Ventral Striatum: This area is a fairly small one that is inserted deep in the brain close to the basal ganglia. Until just recently, there has not been much known about the ventral striatum. But recently it has been associated with decision, risk and reward. It is important in what we identify as rewarding – such as status and keeping up with the Joneses – and just how rewarding something is. It has been associated with pathological gambling, and it also matters when you are thinking about what to do next with your portfolio.

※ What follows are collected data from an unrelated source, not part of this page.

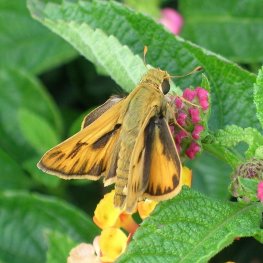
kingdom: Animalia
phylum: Arthropoda
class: Insecta
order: Lepidoptera
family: Hesperiidae
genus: Hylephila
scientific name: Hylephila phyleus
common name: Fiery Skipper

This ventral striatum consists of 2 parts, the olfactory tubercle and the nucleus accumbens. Its most vital neurotransmitter is dopamine. Dopamine is linked with pleasure and motor functions. The ventral striatum is thoroughly associated with the limbic system that involves motivation and emotion: receiving input from it and sending output to it, mostly associated with restrain, or checking impulse. It is thought that this ventral striatum aids in suppressing certain actions in the limbic system, selecting the ones that are appropriate and silencing the others

When everything is considered, it is a natural selection for the reward center or area of the brain and this indeed seems to be its function. Numerous studies that looked at different types of rewards showed this area totally lighting up. For example anticipating financial gain will increase dopamine in the ventral striatum and increases pleasure. Thoughts about loss decreases dopamine. It was discovered that the majority of individuals are most sensitive to dopamine decreases than increases, and this is where risk aversion comes from. It tells the limbic system what behavior being considered is risky or that the loss just occurred is not a good thing and the limbic system tells the conscious mind to feel bad about what just happened, affecting your decision-making.